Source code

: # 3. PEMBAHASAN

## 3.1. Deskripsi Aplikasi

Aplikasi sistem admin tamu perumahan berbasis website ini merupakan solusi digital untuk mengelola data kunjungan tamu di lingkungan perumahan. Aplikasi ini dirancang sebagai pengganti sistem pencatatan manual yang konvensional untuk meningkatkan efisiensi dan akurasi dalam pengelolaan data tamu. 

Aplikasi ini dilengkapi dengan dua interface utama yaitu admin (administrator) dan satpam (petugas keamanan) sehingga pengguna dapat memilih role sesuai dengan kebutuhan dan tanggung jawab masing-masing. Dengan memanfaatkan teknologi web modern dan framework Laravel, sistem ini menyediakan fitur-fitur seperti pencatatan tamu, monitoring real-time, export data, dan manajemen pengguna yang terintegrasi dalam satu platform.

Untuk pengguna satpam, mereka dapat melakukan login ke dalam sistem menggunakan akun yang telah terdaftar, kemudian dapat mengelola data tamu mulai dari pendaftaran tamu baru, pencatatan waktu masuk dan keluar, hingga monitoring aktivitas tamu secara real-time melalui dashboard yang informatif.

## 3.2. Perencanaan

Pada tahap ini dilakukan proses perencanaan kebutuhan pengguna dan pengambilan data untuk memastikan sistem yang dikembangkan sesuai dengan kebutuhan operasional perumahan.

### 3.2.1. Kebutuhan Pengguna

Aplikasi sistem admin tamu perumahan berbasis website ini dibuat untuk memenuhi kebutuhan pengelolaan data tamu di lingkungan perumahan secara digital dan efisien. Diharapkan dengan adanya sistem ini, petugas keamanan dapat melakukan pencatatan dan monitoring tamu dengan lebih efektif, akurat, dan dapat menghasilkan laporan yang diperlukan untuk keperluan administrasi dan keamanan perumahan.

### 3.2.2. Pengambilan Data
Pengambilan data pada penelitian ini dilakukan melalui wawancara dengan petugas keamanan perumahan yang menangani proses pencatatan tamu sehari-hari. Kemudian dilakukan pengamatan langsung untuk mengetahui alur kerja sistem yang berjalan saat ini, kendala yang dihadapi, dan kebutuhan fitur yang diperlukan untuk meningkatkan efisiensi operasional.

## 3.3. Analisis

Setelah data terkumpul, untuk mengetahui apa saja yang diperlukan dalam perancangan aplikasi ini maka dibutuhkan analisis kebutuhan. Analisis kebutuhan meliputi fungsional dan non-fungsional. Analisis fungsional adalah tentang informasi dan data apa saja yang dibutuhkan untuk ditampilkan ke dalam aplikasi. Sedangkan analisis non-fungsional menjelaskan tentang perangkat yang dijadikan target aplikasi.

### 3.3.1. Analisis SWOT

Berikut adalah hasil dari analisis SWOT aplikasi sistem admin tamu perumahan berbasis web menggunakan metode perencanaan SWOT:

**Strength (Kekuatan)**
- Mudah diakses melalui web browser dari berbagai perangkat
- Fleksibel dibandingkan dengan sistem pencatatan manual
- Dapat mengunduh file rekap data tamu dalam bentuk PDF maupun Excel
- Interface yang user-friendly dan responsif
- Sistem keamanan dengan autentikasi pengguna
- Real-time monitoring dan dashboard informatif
- - - - -
* GOAL OF THE EXERCISE
Up to and including the line with "## 3.1. Deskripsi Aplikasi", repeat the data exactly, starting from its first line; nothing else belongs in the response.

* TASK OUTPUT
Source code

: # 3. PEMBAHASAN

## 3.1. Deskripsi Aplikasi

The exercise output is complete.